We start with an initial commit that we know works:
$ cd $(mktemp -d)
$ git init
Initialized empty Git repository
$ echo a > a
$ [ -f a ] && echo works || echo broken # run test
works
$ git add -A
$ git commit -m'working'
[master (root-commit) 263f908] working
 1 file changed, 1 insertion(+)
 create mode 100644 a
Now we can change the source, run our test and use add to stage the change.

$ echo -n b > a
$ [ "$(cat a)" == "b" ] && echo works || echo broken #run test
works
$ git add -A
Then we can do another change, find out that it was breaking the test and revert back by checking out the change we staged.

$ echo -n c > a
$ [ "$(cat a)" == "b" ] && echo works || echo broken #run test
broken
$ git checkout a
$ [ "$(cat a)" == "b" ] && echo works || echo broken #run test
works
We can repeat git add until we are ready to commit. This process adds minimum overhead.

Using git stash we make safe points on the way. This will help recover if something went wrong in the process, for example if we recovered to the wrong intermediate state.

The same session with some safe points added.
$ cd $(mktemp -d)
$ git init
$ echo a > a
$ [ -f a ] && echo works || echo broken # run test
$ git add -A
$ git commit -m'working'

$ echo -n b > a
$ [ "$(cat a)" == "b" ] && echo works || echo broken #run test
works
$ git add -A

$ echo -n c > a
$ [ "$(cat a)" == "b" ] && echo works || echo broken #run test
broken
$ git stash
Saved working directory and index state WIP on master: df9056f working
HEAD is now at df9056f working

$ # Oh, no the test was actually wrong!
$ [ "$(cat a)" == "c" ] && echo works || echo broken #run test
broken

$ git stash apply
On branch master
Changes not staged for commit:
  (use "git add file..." to update what will be committed)
  (use "git checkout -- file..." to discard changes in working directory)

 modified:   a

no changes added to commit (use "git add" and/or "git commit -a")

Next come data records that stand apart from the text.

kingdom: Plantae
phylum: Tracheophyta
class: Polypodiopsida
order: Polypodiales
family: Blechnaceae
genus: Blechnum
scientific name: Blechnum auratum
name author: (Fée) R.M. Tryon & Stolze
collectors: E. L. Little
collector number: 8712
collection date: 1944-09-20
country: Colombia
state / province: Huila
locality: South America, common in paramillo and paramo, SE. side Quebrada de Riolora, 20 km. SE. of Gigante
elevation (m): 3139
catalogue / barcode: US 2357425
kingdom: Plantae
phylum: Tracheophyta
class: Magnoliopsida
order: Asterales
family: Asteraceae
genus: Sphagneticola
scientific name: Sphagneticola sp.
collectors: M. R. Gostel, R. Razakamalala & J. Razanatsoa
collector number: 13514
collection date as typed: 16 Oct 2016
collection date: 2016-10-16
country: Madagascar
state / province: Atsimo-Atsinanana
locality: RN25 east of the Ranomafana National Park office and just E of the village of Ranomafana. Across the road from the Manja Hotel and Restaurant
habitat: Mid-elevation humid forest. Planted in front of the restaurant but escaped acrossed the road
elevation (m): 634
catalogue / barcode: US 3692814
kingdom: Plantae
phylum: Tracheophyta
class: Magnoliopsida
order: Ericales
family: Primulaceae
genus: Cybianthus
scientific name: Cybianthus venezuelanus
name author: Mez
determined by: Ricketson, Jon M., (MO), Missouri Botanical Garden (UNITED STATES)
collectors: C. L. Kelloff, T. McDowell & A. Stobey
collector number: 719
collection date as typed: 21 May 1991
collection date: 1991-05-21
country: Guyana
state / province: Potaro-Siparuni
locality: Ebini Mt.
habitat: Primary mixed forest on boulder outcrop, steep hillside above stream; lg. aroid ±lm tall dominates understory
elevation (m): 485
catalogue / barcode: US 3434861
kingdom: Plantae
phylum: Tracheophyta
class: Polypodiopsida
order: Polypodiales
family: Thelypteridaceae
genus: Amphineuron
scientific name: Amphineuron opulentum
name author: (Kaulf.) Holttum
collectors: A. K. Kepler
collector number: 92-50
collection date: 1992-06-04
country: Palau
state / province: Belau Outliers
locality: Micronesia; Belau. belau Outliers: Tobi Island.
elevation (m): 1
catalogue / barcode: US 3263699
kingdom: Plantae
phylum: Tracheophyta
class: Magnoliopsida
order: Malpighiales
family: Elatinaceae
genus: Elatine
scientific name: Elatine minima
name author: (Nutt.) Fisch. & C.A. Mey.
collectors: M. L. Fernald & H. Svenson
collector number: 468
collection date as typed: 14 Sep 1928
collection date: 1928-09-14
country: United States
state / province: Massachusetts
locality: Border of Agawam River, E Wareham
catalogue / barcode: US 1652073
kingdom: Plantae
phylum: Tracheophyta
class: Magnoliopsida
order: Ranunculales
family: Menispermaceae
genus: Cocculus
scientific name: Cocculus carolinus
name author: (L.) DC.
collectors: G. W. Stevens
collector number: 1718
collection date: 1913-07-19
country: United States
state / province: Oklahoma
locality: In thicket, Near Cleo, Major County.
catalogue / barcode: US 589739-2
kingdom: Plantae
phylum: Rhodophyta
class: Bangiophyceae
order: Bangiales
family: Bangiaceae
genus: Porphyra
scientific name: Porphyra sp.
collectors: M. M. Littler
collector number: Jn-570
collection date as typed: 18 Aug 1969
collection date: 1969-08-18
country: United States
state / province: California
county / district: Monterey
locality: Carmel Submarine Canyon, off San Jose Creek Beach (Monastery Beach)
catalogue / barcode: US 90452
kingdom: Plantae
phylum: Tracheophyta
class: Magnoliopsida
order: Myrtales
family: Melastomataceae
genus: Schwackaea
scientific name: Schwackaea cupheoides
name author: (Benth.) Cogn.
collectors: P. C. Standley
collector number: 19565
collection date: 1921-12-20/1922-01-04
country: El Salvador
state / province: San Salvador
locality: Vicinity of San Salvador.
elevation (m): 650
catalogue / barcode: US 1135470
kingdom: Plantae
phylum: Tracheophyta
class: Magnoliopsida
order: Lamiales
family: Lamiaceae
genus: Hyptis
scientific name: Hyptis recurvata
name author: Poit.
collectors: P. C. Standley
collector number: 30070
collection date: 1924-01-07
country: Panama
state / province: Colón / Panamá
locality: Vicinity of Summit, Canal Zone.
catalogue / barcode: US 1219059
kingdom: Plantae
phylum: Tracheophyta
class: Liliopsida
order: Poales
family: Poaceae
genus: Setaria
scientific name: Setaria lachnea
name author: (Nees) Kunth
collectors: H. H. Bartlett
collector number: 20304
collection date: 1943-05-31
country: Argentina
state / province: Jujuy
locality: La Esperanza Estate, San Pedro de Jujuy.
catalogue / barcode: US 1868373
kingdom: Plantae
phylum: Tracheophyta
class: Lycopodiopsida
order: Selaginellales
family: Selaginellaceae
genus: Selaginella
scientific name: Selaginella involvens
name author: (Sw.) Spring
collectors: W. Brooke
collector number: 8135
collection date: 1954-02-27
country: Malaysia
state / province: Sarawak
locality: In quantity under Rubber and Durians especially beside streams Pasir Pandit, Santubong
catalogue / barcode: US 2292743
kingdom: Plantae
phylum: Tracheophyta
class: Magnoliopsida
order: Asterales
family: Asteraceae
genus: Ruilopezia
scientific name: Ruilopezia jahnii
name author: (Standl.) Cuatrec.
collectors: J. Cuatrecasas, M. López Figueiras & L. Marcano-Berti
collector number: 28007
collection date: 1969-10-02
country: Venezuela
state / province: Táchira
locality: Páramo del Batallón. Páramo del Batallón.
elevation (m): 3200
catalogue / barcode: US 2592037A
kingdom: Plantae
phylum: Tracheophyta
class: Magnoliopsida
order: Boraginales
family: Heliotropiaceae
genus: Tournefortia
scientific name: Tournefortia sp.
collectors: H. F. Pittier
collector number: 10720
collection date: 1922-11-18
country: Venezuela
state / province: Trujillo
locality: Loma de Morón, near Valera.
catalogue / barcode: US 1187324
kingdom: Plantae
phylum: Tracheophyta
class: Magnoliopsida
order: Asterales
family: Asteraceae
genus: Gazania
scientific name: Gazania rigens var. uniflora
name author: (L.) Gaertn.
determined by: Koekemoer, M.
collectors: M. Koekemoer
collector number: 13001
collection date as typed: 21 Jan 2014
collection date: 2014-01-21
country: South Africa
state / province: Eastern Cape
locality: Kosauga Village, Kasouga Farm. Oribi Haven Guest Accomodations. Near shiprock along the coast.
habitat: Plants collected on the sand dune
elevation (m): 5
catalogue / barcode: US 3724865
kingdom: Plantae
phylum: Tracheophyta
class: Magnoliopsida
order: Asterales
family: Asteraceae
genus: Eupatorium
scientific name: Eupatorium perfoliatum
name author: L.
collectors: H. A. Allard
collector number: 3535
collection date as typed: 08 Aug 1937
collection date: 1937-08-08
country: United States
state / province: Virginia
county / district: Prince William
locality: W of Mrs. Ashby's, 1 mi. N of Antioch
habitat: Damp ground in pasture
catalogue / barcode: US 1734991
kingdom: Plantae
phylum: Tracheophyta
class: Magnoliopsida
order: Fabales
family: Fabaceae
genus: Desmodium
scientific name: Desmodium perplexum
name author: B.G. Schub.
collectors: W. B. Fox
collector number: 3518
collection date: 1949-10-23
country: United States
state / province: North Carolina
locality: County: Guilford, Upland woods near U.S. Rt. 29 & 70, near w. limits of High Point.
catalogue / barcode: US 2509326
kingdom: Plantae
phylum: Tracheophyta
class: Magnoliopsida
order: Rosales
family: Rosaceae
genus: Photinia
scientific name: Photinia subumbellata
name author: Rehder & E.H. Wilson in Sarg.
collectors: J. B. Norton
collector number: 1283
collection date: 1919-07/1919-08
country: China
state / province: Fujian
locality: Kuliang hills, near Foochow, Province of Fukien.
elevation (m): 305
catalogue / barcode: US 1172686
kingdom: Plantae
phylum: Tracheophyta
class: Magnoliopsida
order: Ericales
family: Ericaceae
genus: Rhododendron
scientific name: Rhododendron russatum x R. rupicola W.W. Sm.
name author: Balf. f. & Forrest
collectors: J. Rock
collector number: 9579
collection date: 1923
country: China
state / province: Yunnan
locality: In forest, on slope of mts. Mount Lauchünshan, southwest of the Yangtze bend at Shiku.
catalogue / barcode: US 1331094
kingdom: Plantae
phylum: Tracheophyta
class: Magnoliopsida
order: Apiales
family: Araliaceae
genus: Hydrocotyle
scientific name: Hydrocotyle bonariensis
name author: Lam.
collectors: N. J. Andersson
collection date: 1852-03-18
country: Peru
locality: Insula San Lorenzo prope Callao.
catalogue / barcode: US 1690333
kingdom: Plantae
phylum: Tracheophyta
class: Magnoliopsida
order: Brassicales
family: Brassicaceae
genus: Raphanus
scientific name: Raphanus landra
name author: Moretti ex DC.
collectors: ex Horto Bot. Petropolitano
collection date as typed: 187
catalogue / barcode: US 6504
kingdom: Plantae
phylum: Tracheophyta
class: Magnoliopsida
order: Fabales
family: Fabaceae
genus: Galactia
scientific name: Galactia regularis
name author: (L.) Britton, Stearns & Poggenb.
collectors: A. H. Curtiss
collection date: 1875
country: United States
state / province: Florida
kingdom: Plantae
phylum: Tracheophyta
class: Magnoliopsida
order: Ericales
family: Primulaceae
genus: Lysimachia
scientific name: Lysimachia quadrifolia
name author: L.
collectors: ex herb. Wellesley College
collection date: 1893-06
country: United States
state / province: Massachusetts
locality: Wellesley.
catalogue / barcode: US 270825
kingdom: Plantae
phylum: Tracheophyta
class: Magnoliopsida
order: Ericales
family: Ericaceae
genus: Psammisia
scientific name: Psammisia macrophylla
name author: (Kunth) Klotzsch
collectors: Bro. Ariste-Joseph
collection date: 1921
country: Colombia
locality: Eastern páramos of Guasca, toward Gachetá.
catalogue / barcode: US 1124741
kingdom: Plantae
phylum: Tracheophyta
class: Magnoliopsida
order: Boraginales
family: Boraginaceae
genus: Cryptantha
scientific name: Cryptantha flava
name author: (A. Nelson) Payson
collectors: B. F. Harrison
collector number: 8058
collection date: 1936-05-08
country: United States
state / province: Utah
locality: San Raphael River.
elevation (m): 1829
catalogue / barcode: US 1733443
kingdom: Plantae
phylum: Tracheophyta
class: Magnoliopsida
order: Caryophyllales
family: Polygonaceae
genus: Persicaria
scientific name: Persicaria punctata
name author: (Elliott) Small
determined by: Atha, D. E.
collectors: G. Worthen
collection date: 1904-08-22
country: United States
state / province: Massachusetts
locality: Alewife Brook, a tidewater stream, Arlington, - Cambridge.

$ [ "$(cat a)" == "c" ] && echo works || echo broken #run test
works
$ git add -A
$ git commit -m"working again"
[master 3faee04] working again
 1 file changed, 1 insertion(+), 1 deletion(-)
I'd advise to not use stash pop. Apply leaves the safe points in case you tried to applied the stash incorrectly. You can always recover from all your safe points starting from the last commit and you will never lose work. They can be safely discarded once you reached a git commit.

A process with more overhead but similar results is to use git add, git commit, git revert and git rebase -i. You use commit regularly between states and you revert bad states. Finally you squash with git rebase -i to have a clean history. Depending on your preference this process or stash is the better choice. Try both and you'll see which one is the appropriate for your situation.

Coming back to the old post about reverting, git stash is the cheapest way to clean a workspace. You can fire away git stash left and right. If you were wrong you can always go back and scavenge the bits of the changes that were important after all. Given these tools the overall process got massively better.